* _EXERCISE_: Omit the pictures while printing every entry below exactly as given.

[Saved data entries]
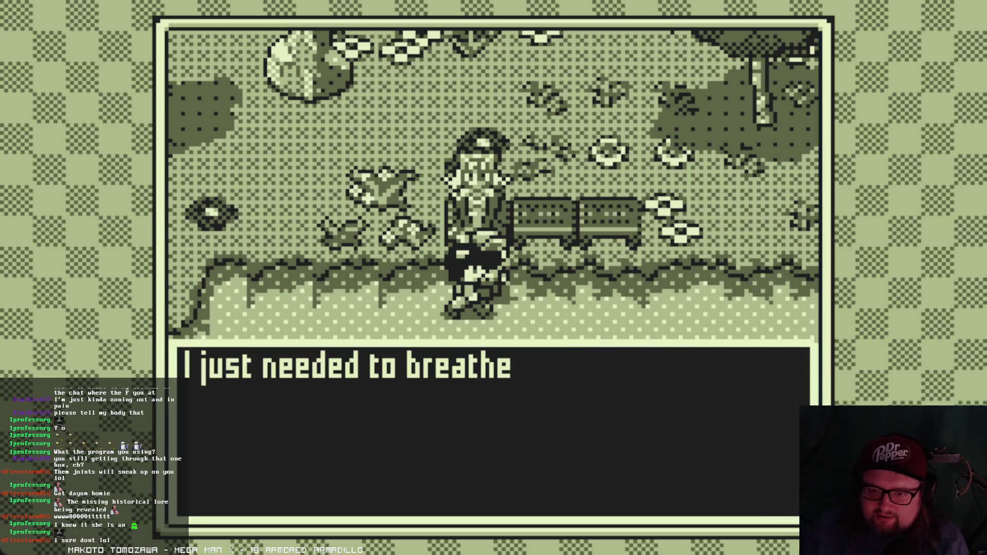
key("Return")
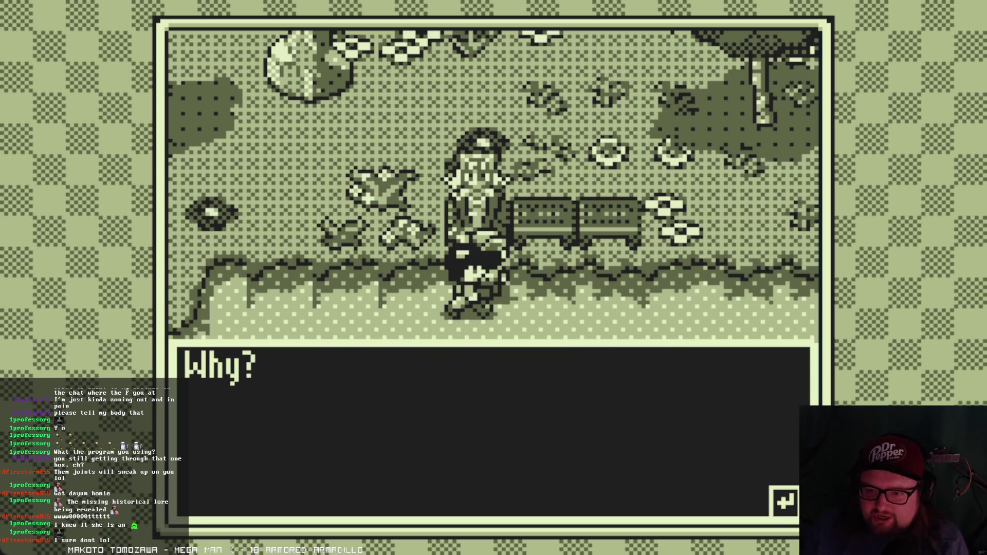
key("Return")
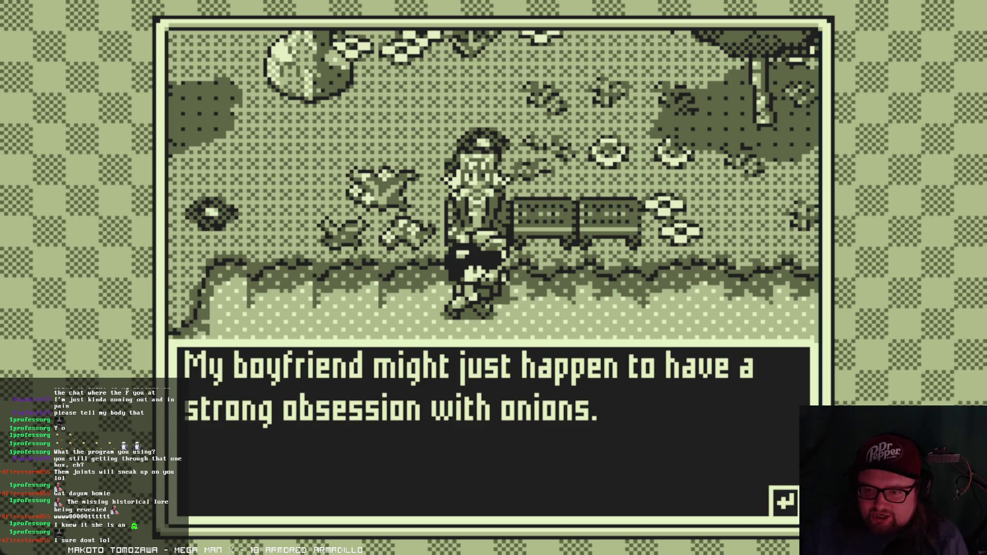
key("Return")
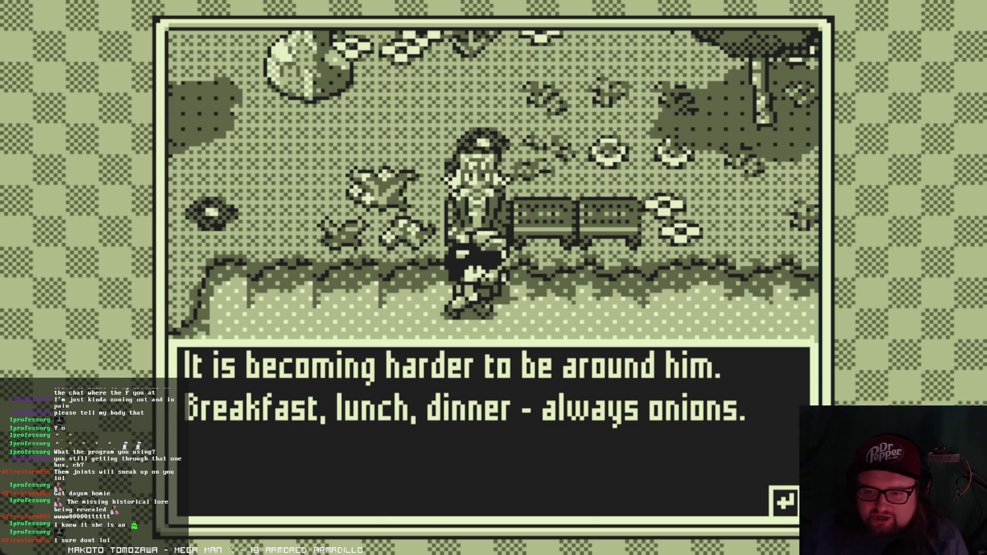
key("Return")
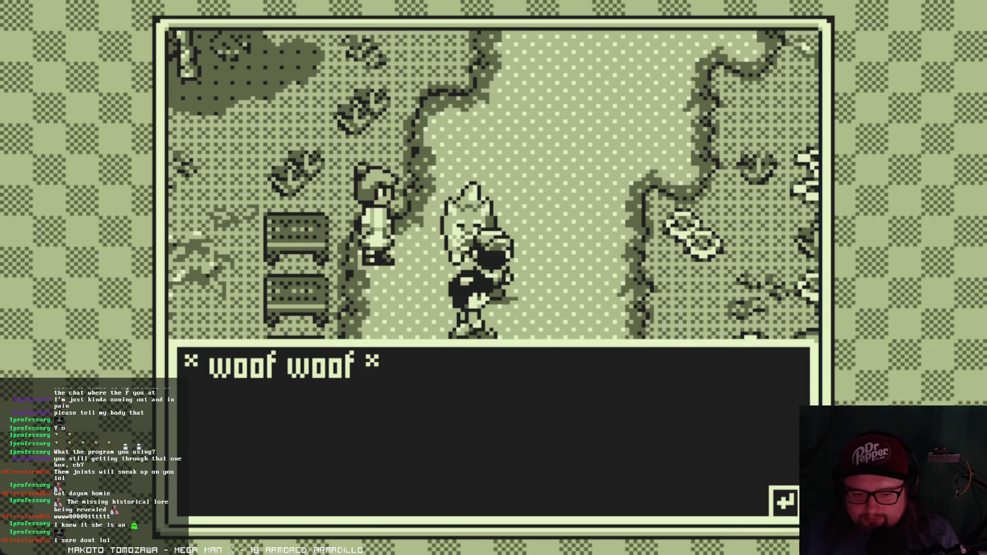
- Read the talking dog's lines through its bark, then the girl's dialogue until it closes
key("Return")
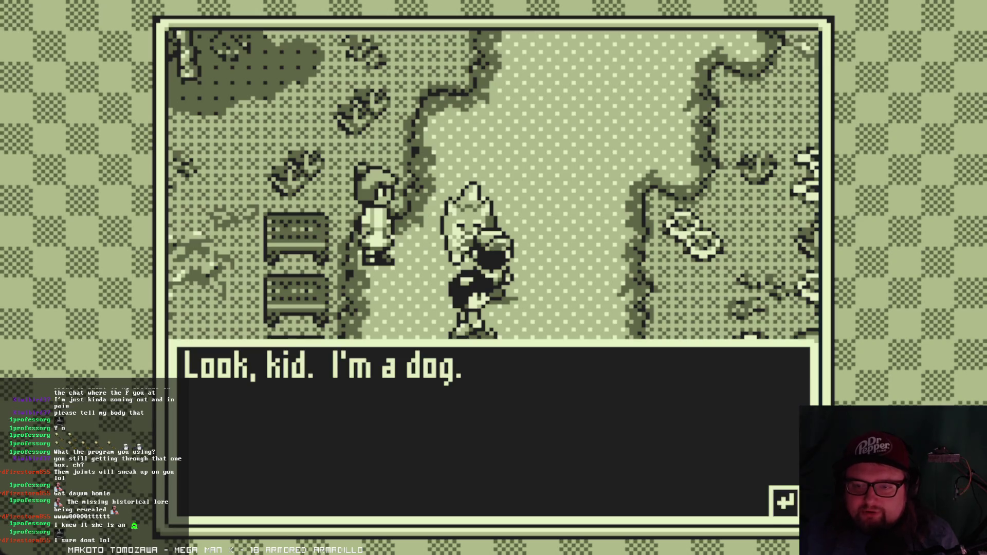
key("Return")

* _ANSWER TO THE PROBLEM_:
key("Return")
key("Return")
key("Return")
key("Return")
- Read the talking dog's lines through its bark, then the girl's dialogue until it closes
key("Return")
key("Return")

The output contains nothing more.